Выбрать главу

А в городе этом лето и, вероятно, жара, из-за чего глина ссохлась и начала трескаться: она сама по себе смертна и со временем готова рассыпаться в прах, в пыль, да только, видно, не успеет: черная и жирная магма истоков поглотит этот тлен еще до скончания века.

А ведь там же люди, там же любят и ждут, рожают и творят, там музеи и булочные, оперный театр с курительными комнатами, холодными туалетами, темными ложами и таинственным закулисьем; там же родильный дом и кладбище, которого, правда, не видно, ибо сонные и пустые окраина да предместья никогда не попадают на карту, особенно если это карта-макет или же, тем более, карта-схема… то есть любой сюжет, так или иначе связанный с жизнью или смертью или же с кем угодно, и с чем угодно, и как угодно, почти Малевич с его «Черным квадратом», экономно вместившим все жизни, все жизни и уничтожившим.

Я жил тогда в Чердачинске, в глухой провинции без моря, и был влюблен, и писал свой первый роман «Семейство пасленовых», и попал на эту выставку с персонажами этой книги, стырив на память пару домиков размером со спичечный коробок; они до сих пор передо мной; они до сих не рассыпались, хотя один, тот, что с аркой сталинского ампира, упал и разломился, пришлось склеивать. Но он еще жив, курилка, спасенный от затопления, а что же стало с другими?

Даже страшно подумать.

 

«Предпоследний день Помпеи» (1997)

Время года — осень

Вид искусства — скульптура

Скульптор — Бранкузи

Скульптура — «Лицо музы» Бранкузи

Фрукт — яблоко

Поэт — Пушкин

Напиток — пунш

Книга — «Улисс» или же «Между собакой и волком»

Место — Летний сад, парк в Павловске

Стихотворение — «Я не увижу знаменитой Федры…»

 

А потом я переселился в Москву, и первым моим столичным адресом оказался, спасибо Глебу, Сивцев Вражек: старая, облупившаяся, конструктивистская развалина с колоннами и разномастными фасадами, выходящими на разные улицы. Там еще вокруг скульптуры стояли. Но не Бранкузи, которого я тогда любил и сейчас люблю, но Бурганова, которого, кажется, никто не любит, но тут, в Москве, так принято.

И я там жил, мед-пиво пил, пока не переехал поближе к службе — на улицу Шухова, что на Шаболовке, возле знаменитой конструктивистской башни. Там я тоже был счастлив, но еще меньше, чем в глухой провинции, хотя и горше, ибо новый город все равно незнаком, пока толком не обжит, а на это уходят годы.

Демонической личностью романтического характера, укутанный в плащ, я часто гулял под листопадом и дождем по переулкам старого Арбата, который уже тогда издыхал, конечно, но был ведь еще жив, таинственен, как любая чужая жизнь, и даже томен.
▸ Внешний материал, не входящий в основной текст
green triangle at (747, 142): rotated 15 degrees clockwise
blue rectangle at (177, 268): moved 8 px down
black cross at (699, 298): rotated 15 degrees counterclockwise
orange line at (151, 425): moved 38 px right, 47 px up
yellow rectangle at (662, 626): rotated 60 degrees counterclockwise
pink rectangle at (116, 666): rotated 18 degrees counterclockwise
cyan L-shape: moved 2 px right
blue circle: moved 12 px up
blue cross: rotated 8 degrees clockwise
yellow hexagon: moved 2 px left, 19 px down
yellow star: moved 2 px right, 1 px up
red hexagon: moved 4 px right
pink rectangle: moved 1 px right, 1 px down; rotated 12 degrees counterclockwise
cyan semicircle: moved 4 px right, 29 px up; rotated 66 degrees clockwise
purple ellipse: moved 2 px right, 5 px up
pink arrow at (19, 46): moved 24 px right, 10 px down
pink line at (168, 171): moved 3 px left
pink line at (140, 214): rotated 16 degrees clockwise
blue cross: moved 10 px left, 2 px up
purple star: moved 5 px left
А еще я ходил смотреть старые фильмы в «Музей кино» и на камерные концерты в Малый зал Консерватории, поскольку ни то и ни другое раньше мне доступно не было.

Уже и темнело рано, и город сжимался до состояния пули, летящей в центр смолистой, наваристой ночи, а я все гулял и рассматривал подробности, которые множились, несмотря на черничную мглу, перетекали, как проза иной раз перетекает в стихи (ну или наоборот).
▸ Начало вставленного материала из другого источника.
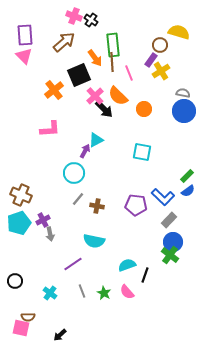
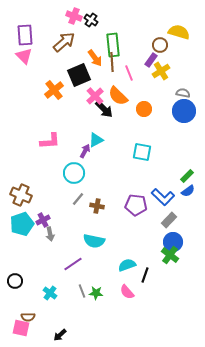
pink L-shape at (50, 129): moved 12 px down
cyan pentagon at (19, 223): moved 3 px right, 1 px down
green star at (104, 293): moved 8 px left; rotated 24 degrees counterclockwise
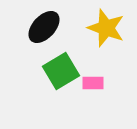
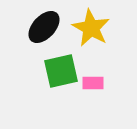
yellow star: moved 15 px left; rotated 9 degrees clockwise
green square: rotated 18 degrees clockwise
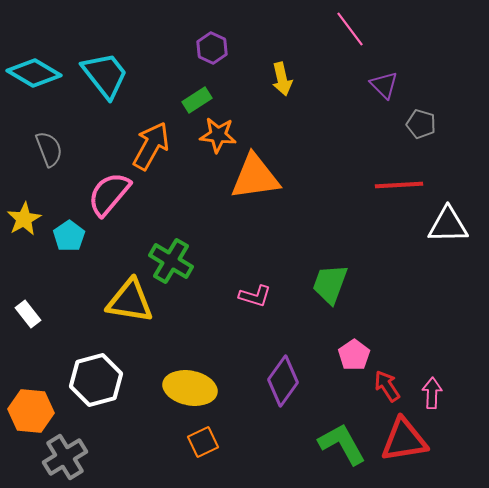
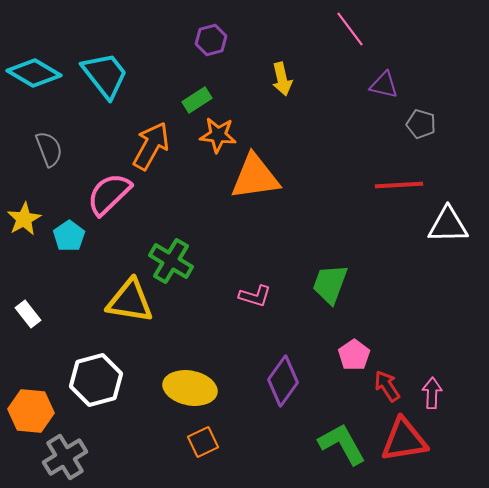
purple hexagon: moved 1 px left, 8 px up; rotated 20 degrees clockwise
purple triangle: rotated 32 degrees counterclockwise
pink semicircle: rotated 6 degrees clockwise
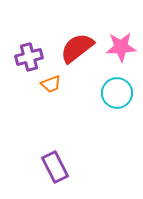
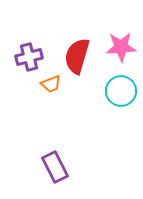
red semicircle: moved 8 px down; rotated 36 degrees counterclockwise
cyan circle: moved 4 px right, 2 px up
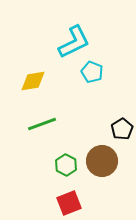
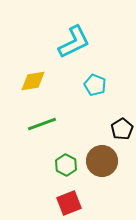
cyan pentagon: moved 3 px right, 13 px down
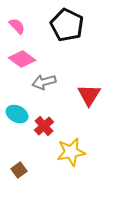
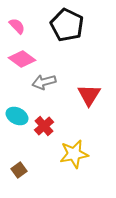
cyan ellipse: moved 2 px down
yellow star: moved 3 px right, 2 px down
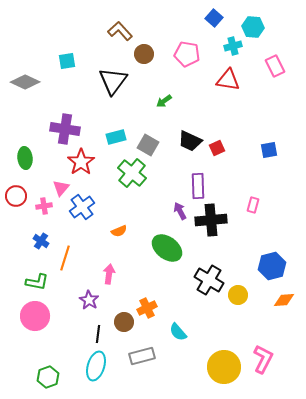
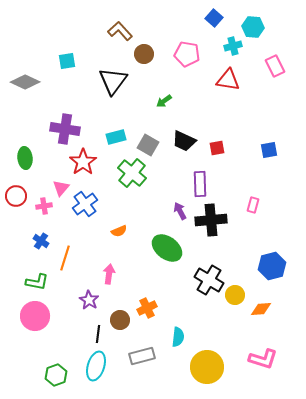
black trapezoid at (190, 141): moved 6 px left
red square at (217, 148): rotated 14 degrees clockwise
red star at (81, 162): moved 2 px right
purple rectangle at (198, 186): moved 2 px right, 2 px up
blue cross at (82, 207): moved 3 px right, 3 px up
yellow circle at (238, 295): moved 3 px left
orange diamond at (284, 300): moved 23 px left, 9 px down
brown circle at (124, 322): moved 4 px left, 2 px up
cyan semicircle at (178, 332): moved 5 px down; rotated 132 degrees counterclockwise
pink L-shape at (263, 359): rotated 80 degrees clockwise
yellow circle at (224, 367): moved 17 px left
green hexagon at (48, 377): moved 8 px right, 2 px up
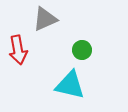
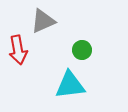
gray triangle: moved 2 px left, 2 px down
cyan triangle: rotated 20 degrees counterclockwise
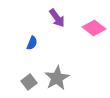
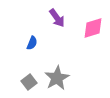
pink diamond: moved 1 px left; rotated 55 degrees counterclockwise
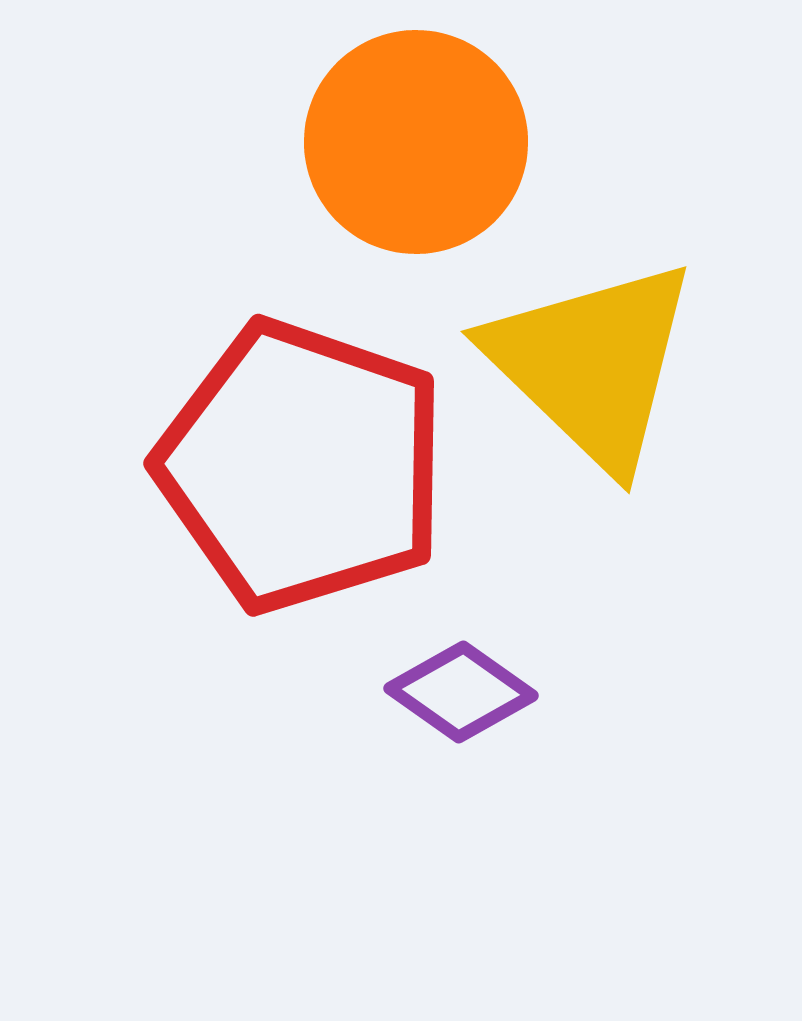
«Предпоследний день Помпеи», сотворенный Александром Бродским в 1997 году, гостил на многочисленных выставках, и если вы более-менее следили за ситуацией в изобразительном искусстве и посещали вернисажи, вы не могли разминуться с этой накренившейся, завалившейся руиной, сползающей на стол, подобно тому как с плеча спадает, окаменевая, ложноклассическая шаль.
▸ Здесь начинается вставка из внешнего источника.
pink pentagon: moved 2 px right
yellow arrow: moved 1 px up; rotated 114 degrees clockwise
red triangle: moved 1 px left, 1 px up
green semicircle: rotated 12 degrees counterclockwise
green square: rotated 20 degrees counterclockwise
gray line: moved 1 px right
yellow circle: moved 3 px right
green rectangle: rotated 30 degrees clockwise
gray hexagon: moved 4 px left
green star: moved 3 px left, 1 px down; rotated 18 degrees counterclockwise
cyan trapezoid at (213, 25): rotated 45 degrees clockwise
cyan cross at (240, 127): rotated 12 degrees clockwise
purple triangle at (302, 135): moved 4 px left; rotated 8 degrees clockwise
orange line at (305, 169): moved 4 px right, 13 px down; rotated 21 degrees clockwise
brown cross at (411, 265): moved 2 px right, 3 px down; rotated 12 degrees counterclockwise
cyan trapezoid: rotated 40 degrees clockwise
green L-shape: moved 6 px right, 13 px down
Все из той же шершавой, необожженной глины Бродский слепил здание, словно бы уходящее под невидимую воду. По периметру козырька, как и положено имперской развалине, руину украшают остатки условных скульптур, скрученных в узлы и совсем даже не условных ваз, разумеется, облупившихся и готовых свалиться вниз.

Здание это — с многочисленными рядами окон, через которые на просвет видны тоненькие решетки остова, из-за чего прямоугольные провалы эти кажутся зарешеченными и почему-то беззубыми, ибо понятно же, что здание раньше было восьмиэтажным. Ныне оно сохранило заданную проектом этажность лишь на одном конце своего изношенного тела, другой, утопая под углом приблизительно 45 градусов или же стираясь, подобно подошвам, оказывается пятиэтажным. Хотя на самом деле стерлось уже больше половины, так как первый этаж у громады был большим и вполне тянул если не на два полноценных этажа, то уж на полтора-то точно. Когда-то.